Monday, February 28, 2011

Act One = Done!


Yes! I’m very pleased and happy to say that I did in fact meet my deadline and, today, have finished act one of my new screenplay. As a memory-refresher, my aim is to complete one act a month, and have a finished script by May 1st.

March is going to be the most difficult month. Screenplays follow a formula of three acts, and the first and third acts are each about 25% of the total. Act one sets up the story, and ends with the first major plot-driving event. Act two is the real meat of the piece, accounting for 50% of the total, and is where the story either develops successfully – or crashes and burns. It also ends with the second major plot point – the one that’s going to drive the story to its conclusion. Act three is all about reaching the grand finale and/or wrapping things up.

Screenplays should come in around 90-120 pages, so most ‘act ones’ are in the 22-30 page range. Mine has come in at 27 pages. Act two should be around 50-60 pages, so March is looking very writing-intensive.

Writing this first act has felt very good. I’ve written screenplays before, but working on any project always brings the same feelings of inspiration and purpose. Wrapping up this first act was particularly rewarding, since the way I first envisioned one character dramatically changed (for the better) earlier today. The change of this one character – from supportive boyfriend to just another stressful element pressuring our main character – helps the overall story to make a lot more sense, and the leading lady’s bad choices seem more realistic.

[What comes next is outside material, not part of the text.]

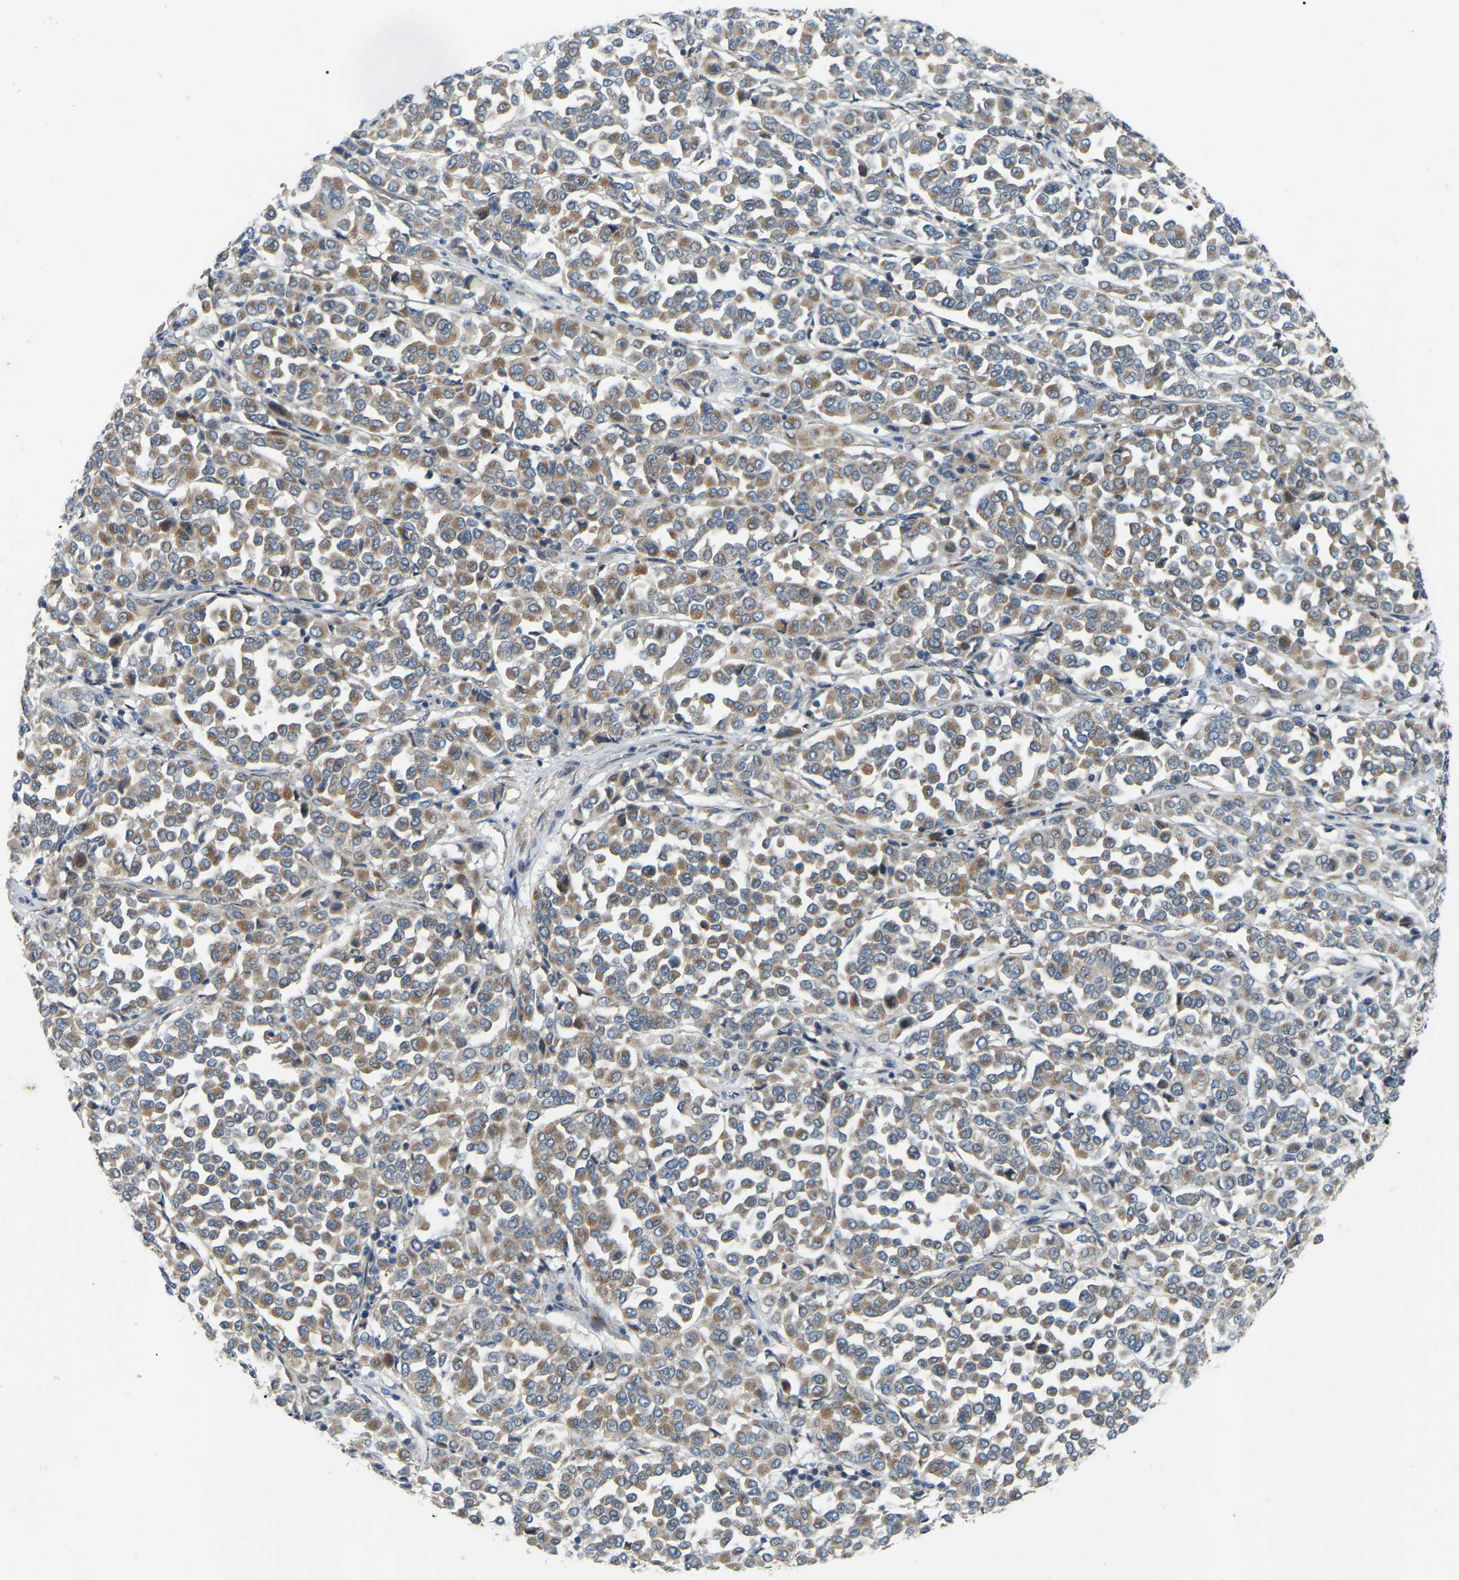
{"staining": {"intensity": "moderate", "quantity": ">75%", "location": "cytoplasmic/membranous"}, "tissue": "melanoma", "cell_type": "Tumor cells", "image_type": "cancer", "snomed": [{"axis": "morphology", "description": "Malignant melanoma, Metastatic site"}, {"axis": "topography", "description": "Pancreas"}], "caption": "High-power microscopy captured an immunohistochemistry image of malignant melanoma (metastatic site), revealing moderate cytoplasmic/membranous expression in about >75% of tumor cells.", "gene": "PARL", "patient": {"sex": "female", "age": 30}}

Instead of there now being an element in the story that offers her ‘a way out,’ her struggles just got more intense, and the story just got better.

Tuesday, February 22, 2011

Busy, Busy, Busy


It’s been so long since I posted, but that’s actually a good thing, since instead of blogging, I’ve been networking! My life lately has been an explosion of meeting new people. 

At the center of most of these new people (bursting with creativity over cups of coffee and slices of pizza) is a short film project called “What Do We Care?” A concept of Brooke Allen’s, this is a piece that will be about 5-10 minutes when completed, and which shares some of his cutting edge philosophies on finance.

It’s also turning out to be the ultimate learning tool, since, to see the project completed, I’m organizing a group of these great, creative people I'm meeting who also want to learn more about film-making to tackle it with me. As we move forward, we’ll all be sharing with each other what we know (pretty much everyone knows at least a little bit about one area), and tackling one step at a time in this process until we have a finished product. By the time it’s over, our respective film-making knowledge will have (hopefully) doubled, tripled, or even quadrupled, depending on how much we each have to learn going in.

As for my own feature-length script (of which I set a deadline to be finished with the first act by March 1st,) making the time for it has been a struggle. Ok, that’s putting it lightly – I’ve barely written a thing. But there’s still one whole weekend between me and March 1st, and I’m determined, even if it’s a shoddy, pathetic first draft which will need countless revising, to finished that first draft by my deadline!

Tuesday, February 1, 2011

Met My First Deadline!

The first official deadline I set for myself was to be finished writing a treatment and a pitch for a screenplay by today, February 1st. And – success! Although the treatment I wound up writing was not the treatment I first set out to write… actually, the idea I had back on January 1st, when I set the deadline, was for a romantic comedy. Now, here I am – with horror.

I’m something of a horror fanatic. I’m not talking about slasher flicks with zero plot. (When I saw the remake of Halloween, I was so disgusted and furious that I ran home to write an article about how much I hated it – which you can read HERE. I was determined to at least earn back the price of my movie ticket by selling my scathing review.) No, I love, LOVE horror movies that are smart, that secretly reference the things that really do scare us in our everyday lives through a clever story. Those have been the kind of scary scripts I’ve tried to write in the past, and, also, the kind of story I want to tell with this new script.

Time to set some more deadlines:

Complete two more versions of the pitch, for a total of three different angles: 
Feb. 16th.

Finished first draft of script: May 1st. (On that timeframe, I need to complete one act of a three-act screenplay per month.)

My spring semester is in full swing!